2022-04-28  Maihapa Ndjavera

Shilunga: Namibia fights energy poverty

Deputy minister of energy Kornelia Shilunga said Namibia’s energy remains insufficient, and the lack of access to clean, affordable and sustainable energy has had devastating results for Namibia – indeed the rest of the Sub-Saharan region – and has created constraints on people’s social and economic progression.

Shilunga stated Friday at the closing of the two-day international energy conference, themed ‘The Energy Mix: Positioning for Investment, Industrialisation and Growth’ in Windhoek.

“Namibia is faced with the critical challenge of fighting and overcoming what has been termed by experts as energy poverty, which is substantiated by the painful fact of the International Energy Agency (IEA) that an estimated 600 million people in Africa lack access to electricity,” she explained.

Shilunga said Namibia’s endeavour to win this battle is driven foremost by the fact that access to energy translates to a better quality of life, is a key to improved health care and unlocks more economic opportunities, especially for the youth. 

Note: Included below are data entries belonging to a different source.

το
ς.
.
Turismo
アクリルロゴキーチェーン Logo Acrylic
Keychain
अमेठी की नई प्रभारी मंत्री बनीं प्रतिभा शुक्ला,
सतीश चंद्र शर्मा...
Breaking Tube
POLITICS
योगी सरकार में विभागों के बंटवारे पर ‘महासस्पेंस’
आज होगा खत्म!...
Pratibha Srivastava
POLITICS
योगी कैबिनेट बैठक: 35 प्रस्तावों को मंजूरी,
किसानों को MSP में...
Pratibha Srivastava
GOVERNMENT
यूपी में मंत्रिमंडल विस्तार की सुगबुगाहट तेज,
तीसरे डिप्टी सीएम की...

Deputy minister added: “Namibia has demonstrated its commitment to its energy future and is eager to capitalise on the potential opportunities. The country has set itself along the path to transform into a global hub for green hydrogen. Deliberations have also touched on the need to extensively cement our regional partnerships and strategic synergies for the sake of tapping into wind and solar to increase access to power”. The conference shared notes on how Namibia will navigate the migration towards intermittent sources of energy at a time when oil is being discovered in the country, presenting a massive economic opportunity. It also cemented agreement on the continent’s need to utilise its energy mix to industrialise, as it formulates a just transition to a greener energy mix on its terms. During the conference, NJ Ayuk, chairperson of the Africa Energy Chamber, iterated that a just transition can not exist without oil and gas.

“Being in a varying state of economic, industrial maturity and carbon footprint emission levels, the developed world needs to decarbonise, and Africa needs to industrialise,” said Ayuk.

Specifically in the Namibian context of the recent oil discoveries, the panel discussion on regulatory frameworks recommended that an independent regulator of the upstream oil and gas sector should be established in line with the White Paper on Energy Policy of 1998 and the National Energy Act.